Immagini suggestive, ma difficilmente applicabili a Dante. Questa idea della prevalenza della forma sul contenuto è però diffusa. In un saggio dantesco di qualche anno fa si trovava ad esempio in epigrafe una frase che il poeta Mallarmé avrebbe rivolto al pittore Dégas e che è riferita da un altro poeta, Valéry. Un giorno Dégas avrebbe detto infatti a Mallarmé: «Il vostro lavoro è infernale. Io non riesco a fare quello che voglio, eppure sono pieno di idee». E Mallarmé avrebbe risposto: «Non è con le idee, mio caro Dégas, che si fanno i versi. Si fanno con le parole» 5.

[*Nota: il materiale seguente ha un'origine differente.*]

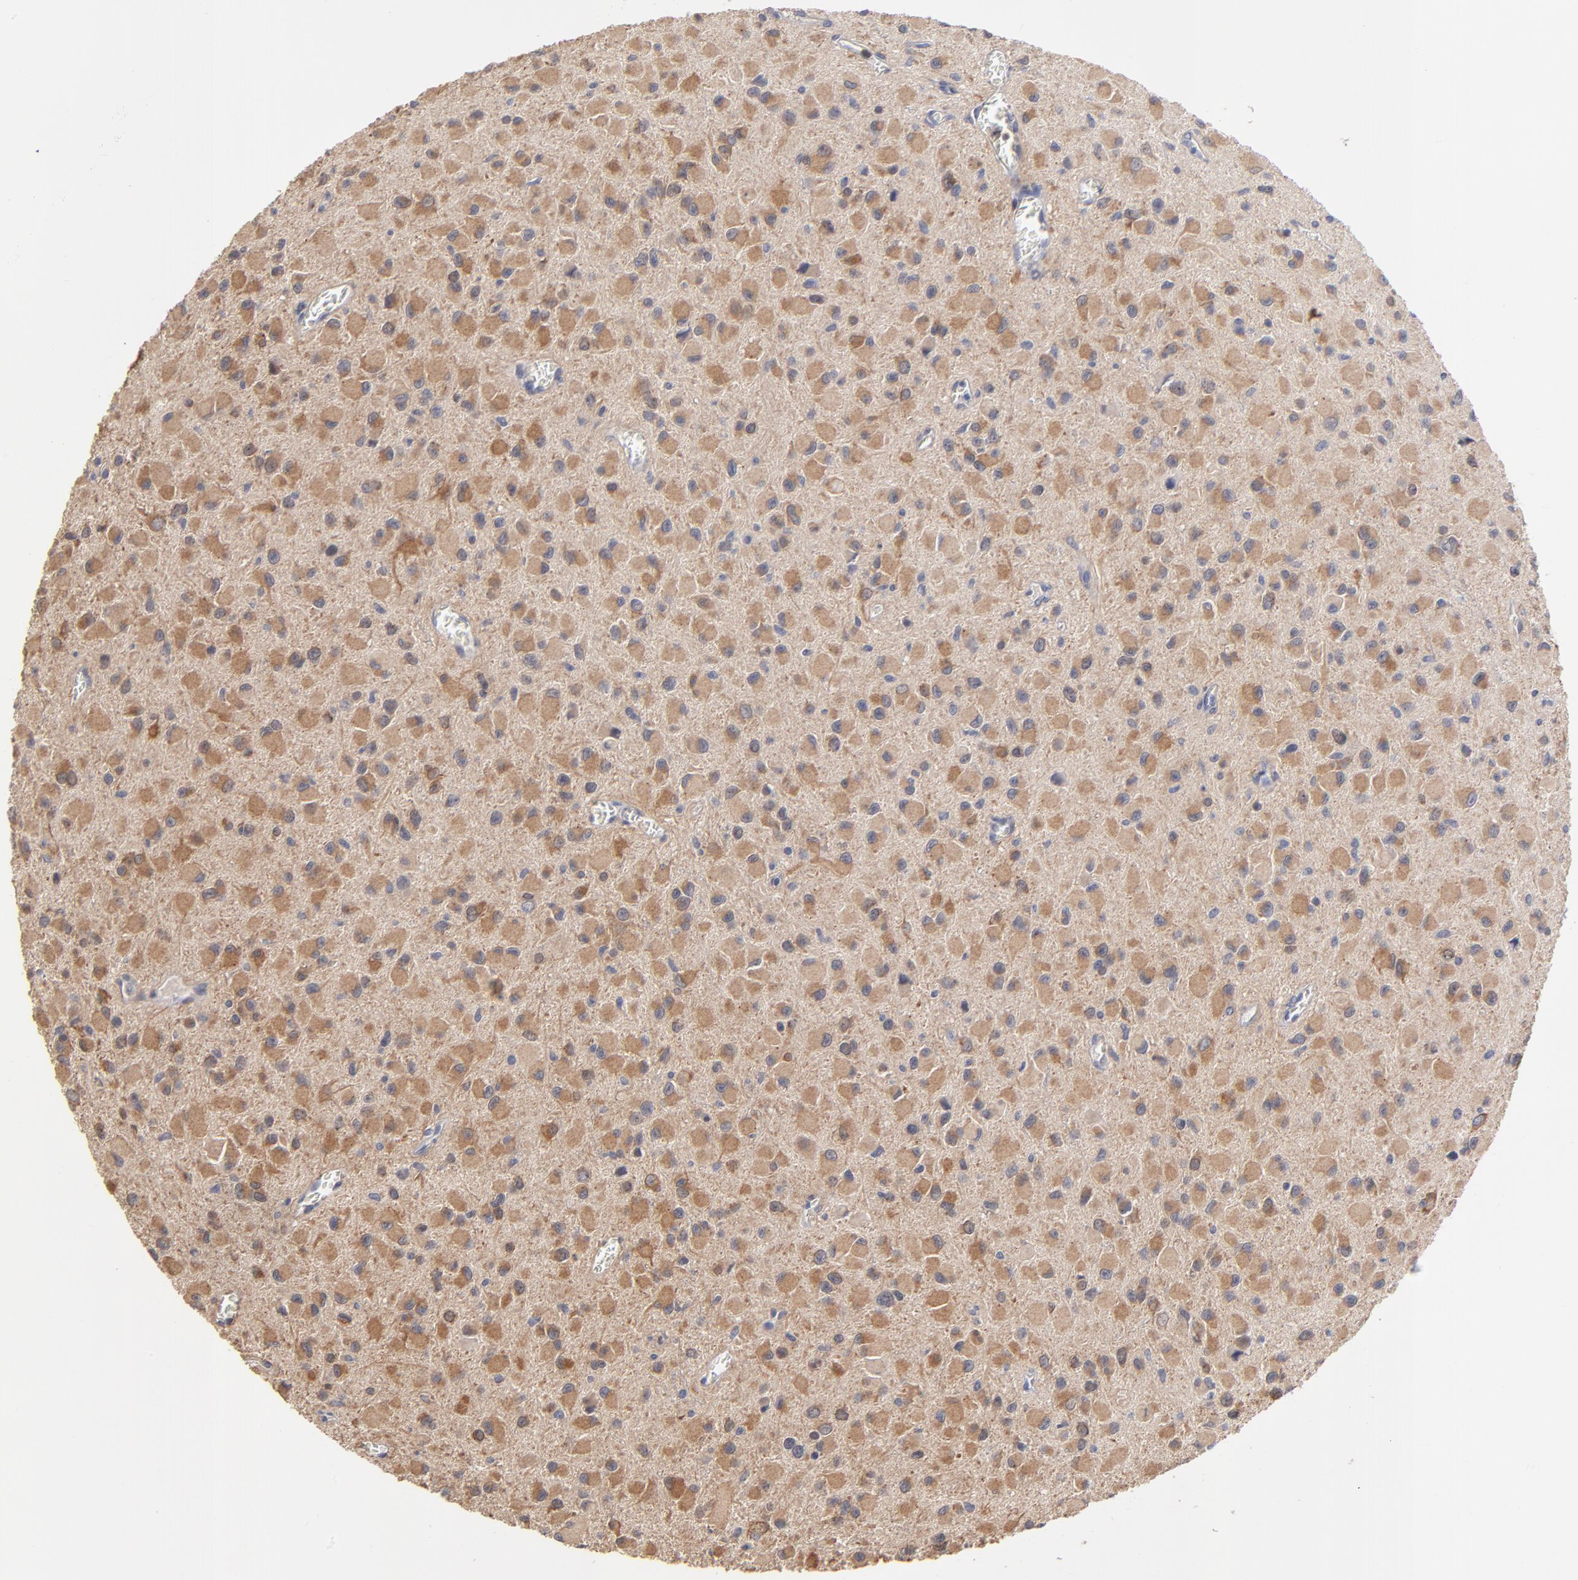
{"staining": {"intensity": "moderate", "quantity": "25%-75%", "location": "cytoplasmic/membranous"}, "tissue": "glioma", "cell_type": "Tumor cells", "image_type": "cancer", "snomed": [{"axis": "morphology", "description": "Glioma, malignant, Low grade"}, {"axis": "topography", "description": "Brain"}], "caption": "This is a micrograph of IHC staining of low-grade glioma (malignant), which shows moderate positivity in the cytoplasmic/membranous of tumor cells.", "gene": "PCMT1", "patient": {"sex": "male", "age": 42}}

Tuttavia, Dante non proclama mai la purezza della poesia in senso moderno. La Commedia non è un monumento al granito: se vogliamo riutilizzare l’immagine di Mandel’štam, potremmo guardare piuttosto al poema come a un perfetto monumento di granito in lode di Dio e dell’uomo, in onore della possibilità della coincidenza tra Dio e uomo, dell’idea che l’uomo possa tendere alla perfetta conoscenza del divino. Un’idea che non è di per sé eretica o eterodossa, perché, sebbene Dante aspiri a una conoscenza analoga a quella dei mistici o dei contemplativi, non solo a quella dei teologi come san Tommaso, il personaggio di Dante compie il viaggio ultraterreno per tornare al mondo e all’individuo, a differenza dei mistici che, secondo Simone Weil, «hanno sempre mirato a ottenere che nella loro anima non vi fosse più neppure una parte che dicesse ‘io’» 6.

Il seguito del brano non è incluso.